Selon les données fournies par la Communauté économique et monétaire de l’Afrique centrale (CEMAC), les dépenses publiques de ses six pays membres ont fondu de 4000 milliards de F CFA au cours des deux dernières années, soit une économie de plus de 6 milliards d’euros.

Les dépenses publiques des six Etats de la CEMAC ont ainsi chuté de 7000 milliards de F CFA en 2014 à 3000 milliards de F CFA l’an passé. Selon l’institution, les coupes drastiques réalisées dans les dépenses publiques par le Cameroun, le Congo, le Gabon, la Guinée Équatoriale, le Tchad et la République centrafricaine découlent  des « mesures d’ajustements budgétaires implémentées au sein des Etats, ou alors édictées par la Banque des Etats de l’Afrique Centrale (BEAC) suite à la  baisse des cours mondiaux des matières premières », notamment le pétrole, dont cinq pays sur six sont des producteurs.

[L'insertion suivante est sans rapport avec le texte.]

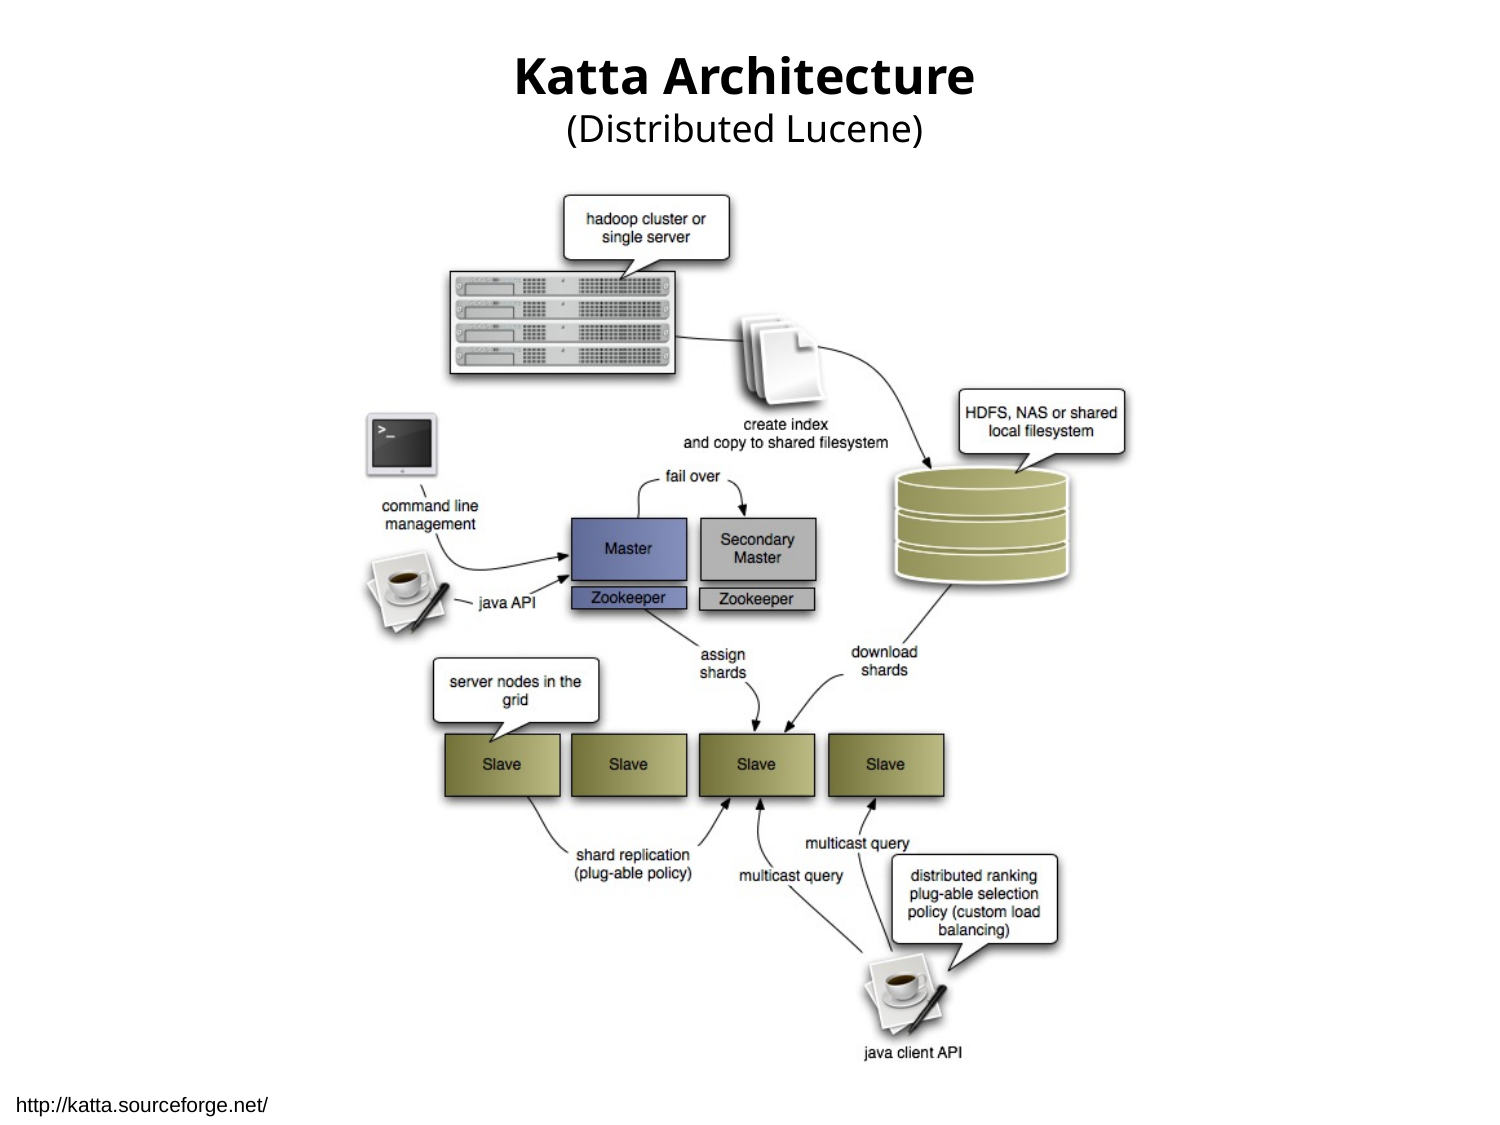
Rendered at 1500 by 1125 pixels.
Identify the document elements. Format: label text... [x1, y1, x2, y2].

text_box Katta Architecture (Distributed Lucene) [498, 37, 992, 158]
picture [340, 174, 1151, 1076]
text_box http://katta.sourceforge.net/ [1, 1084, 284, 1125]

Pour éviter d’injecter davantage de liquidités dans les circuits économiques de ces Etats, et ne pas continuer à creuser les réserves de change en forte baisse depuis 2015, la BEAC a décidé, au cours de son comité de politique monétaire du 22 mai 2017, de réduire de 20% les objectifs de refinancement du Tchad et de la Guinée équatoriale. Cette réduction s’élève à 10% pour les autres Etats.

A titre d’exemple de cette politique d’austérité, le gouvernement du Cameroun a adopté, par exemple, en juillet dernier, des réformes prévues dans le busget 2017 et qui aboutiront, en fin d’exercice, à « une réduction de 100 milliards de F CFA sur les dépenses de fonctionnement ». Ces mesures portent principalement l’achat de véhicules administratifs, les frais de carburant et les frais de mission des fonctionnaires et des agents de l’État. Tandis qu’au Gabon, les dépenses d’investissement de l’Etat prévues dans le budget 2017 connaissent une chute de 170,6 milliards de F CFA (259 millions d’euros), comparé à 2016.